## Aim of the exercise
Copy every record exactly, leaving the pictures out.

## Task input
_ _ _ _

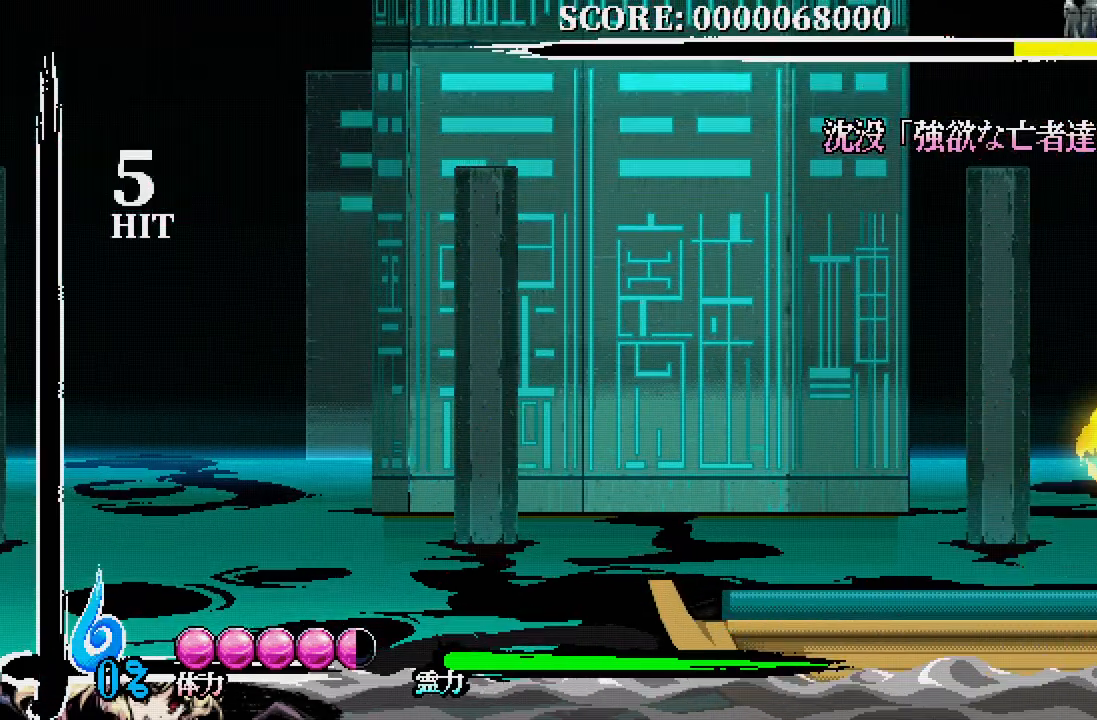
{"buttons": [], "left_stick": "center", "right_stick": "center", "events": [[83, "X", "up"]]}
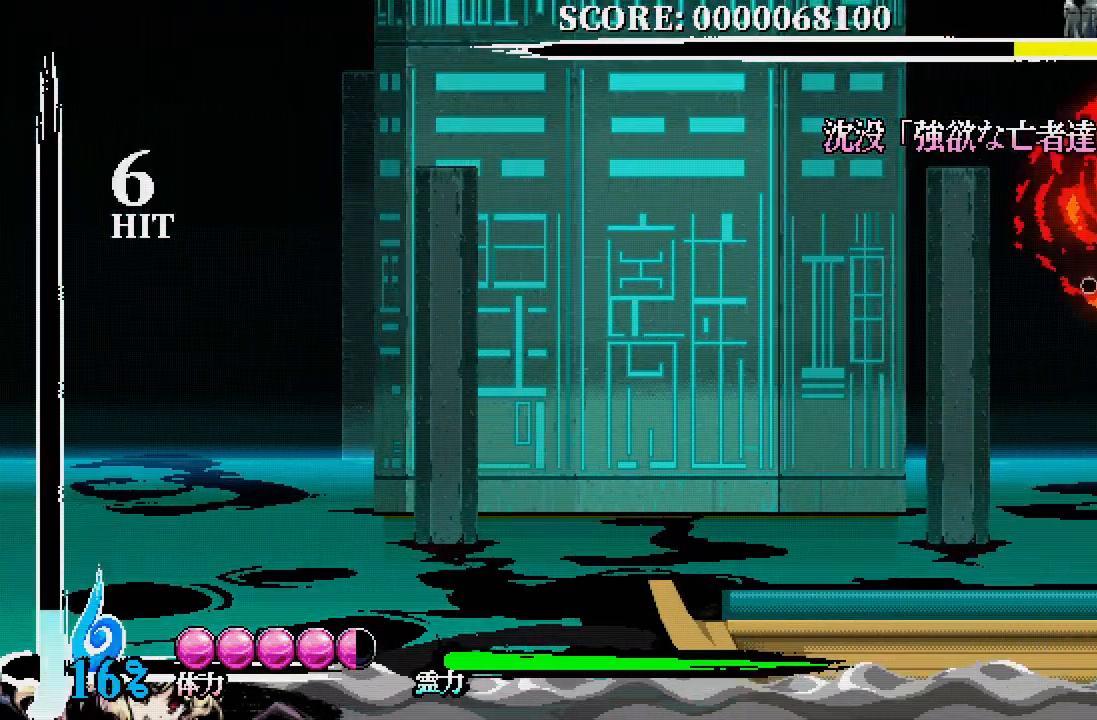
{"buttons": [], "left_stick": "center", "right_stick": "center", "events": [[317, "DPAD_LEFT", "down"], [400, "DPAD_LEFT", "up"], [417, "X", "down"], [500, "X", "up"]]}
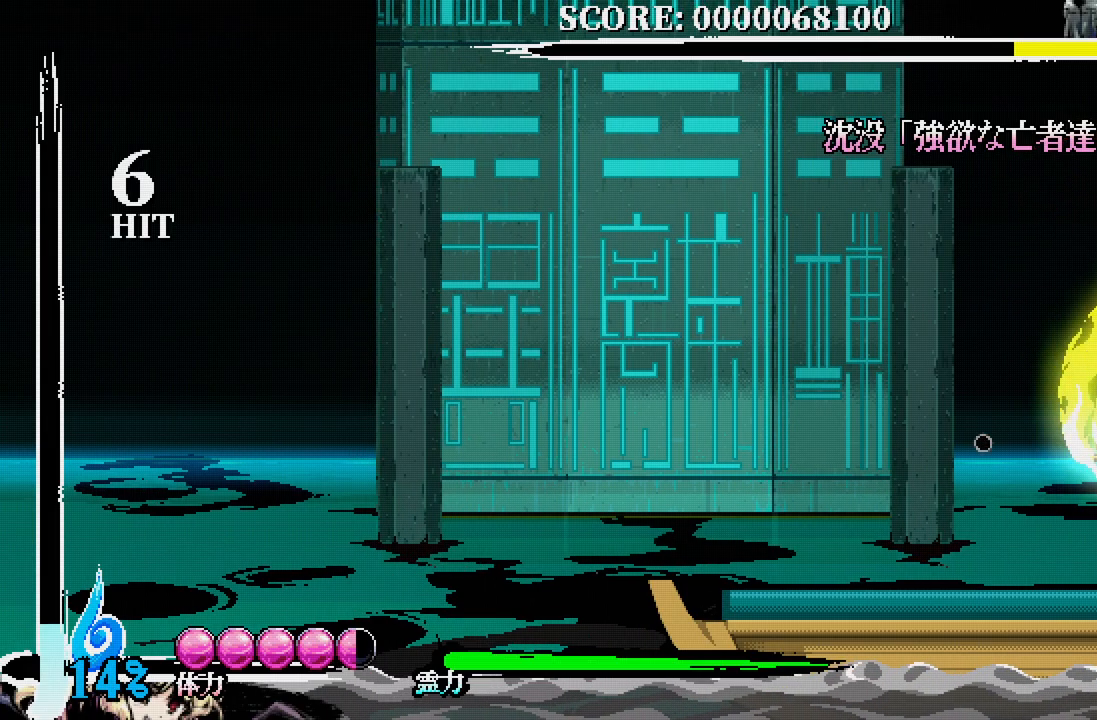
{"buttons": ["DPAD_RIGHT"], "left_stick": "center", "right_stick": "center", "events": [[67, "X", "down"], [167, "X", "up"], [217, "X", "down"], [300, "X", "up"], [350, "X", "down"], [367, "DPAD_RIGHT", "down"], [433, "X", "up"]]}
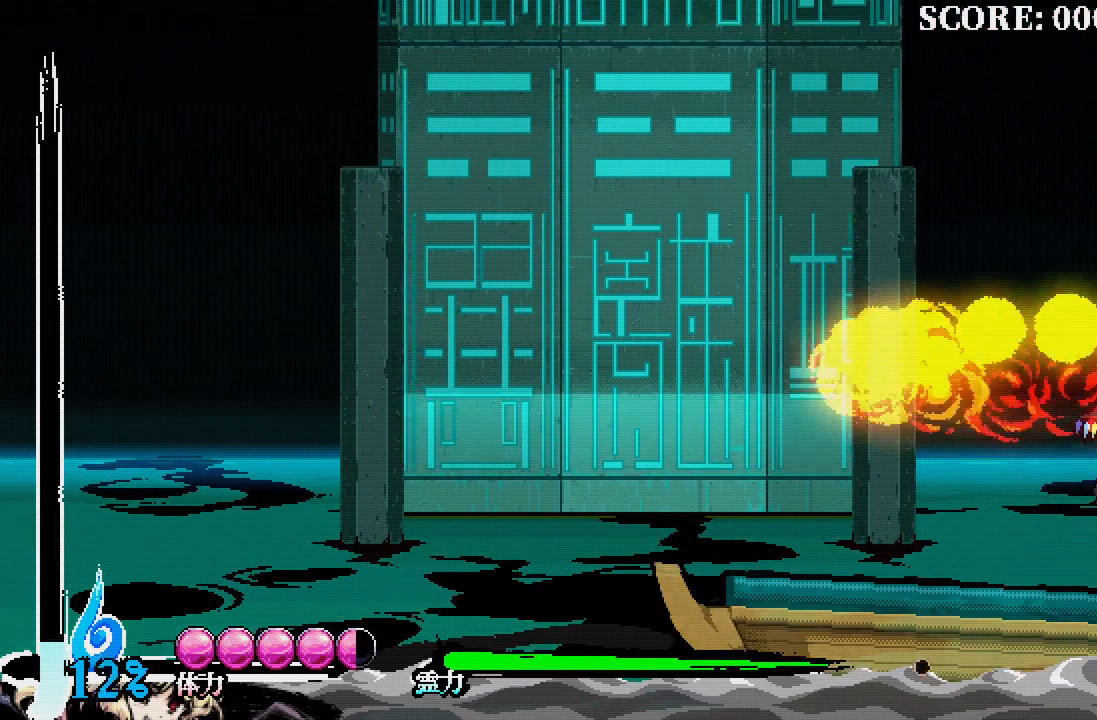
{"buttons": [], "left_stick": "center", "right_stick": "center", "events": [[17, "X", "down"], [83, "X", "up"], [133, "X", "down"], [217, "X", "up"], [300, "DPAD_RIGHT", "up"]]}
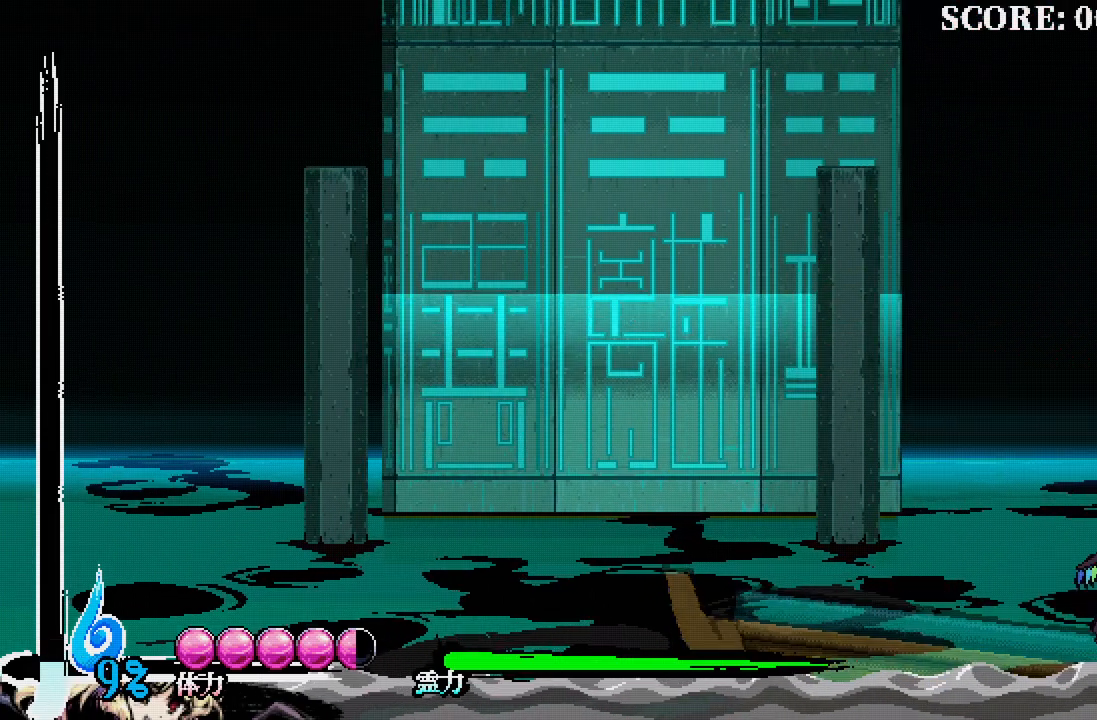
{"buttons": [], "left_stick": "center", "right_stick": "center", "events": []}
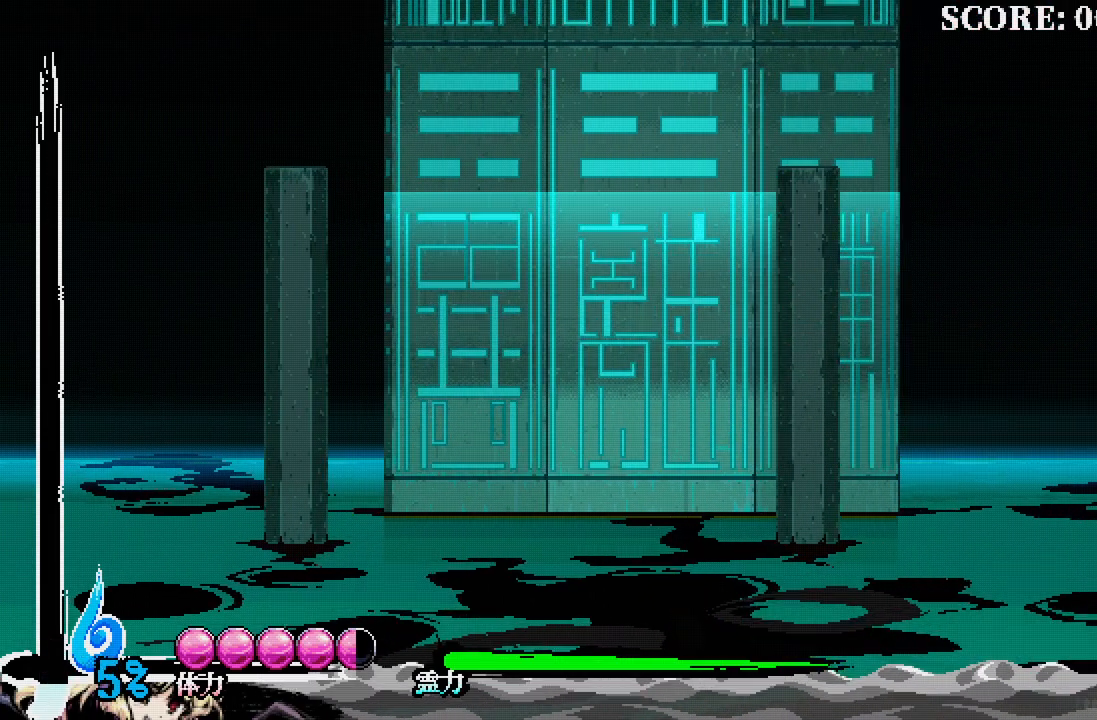
{"buttons": ["DPAD_LEFT"], "left_stick": "center", "right_stick": "center", "events": [[417, "DPAD_LEFT", "down"]]}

_ _ _ _

## Reply to the task
{"buttons": [], "left_stick": "center", "right_stick": "center", "events": [[83, "X", "up"]]}
{"buttons": [], "left_stick": "center", "right_stick": "center", "events": [[317, "DPAD_LEFT", "down"], [400, "DPAD_LEFT", "up"], [417, "X", "down"], [500, "X", "up"]]}
{"buttons": ["DPAD_RIGHT"], "left_stick": "center", "right_stick": "center", "events": [[67, "X", "down"], [167, "X", "up"], [217, "X", "down"], [300, "X", "up"], [350, "X", "down"], [367, "DPAD_RIGHT", "down"], [433, "X", "up"]]}
{"buttons": [], "left_stick": "center", "right_stick": "center", "events": [[17, "X", "down"], [83, "X", "up"], [133, "X", "down"], [217, "X", "up"], [300, "DPAD_RIGHT", "up"]]}
{"buttons": [], "left_stick": "center", "right_stick": "center", "events": []}
{"buttons": ["DPAD_LEFT"], "left_stick": "center", "right_stick": "center", "events": [[417, "DPAD_LEFT", "down"]]}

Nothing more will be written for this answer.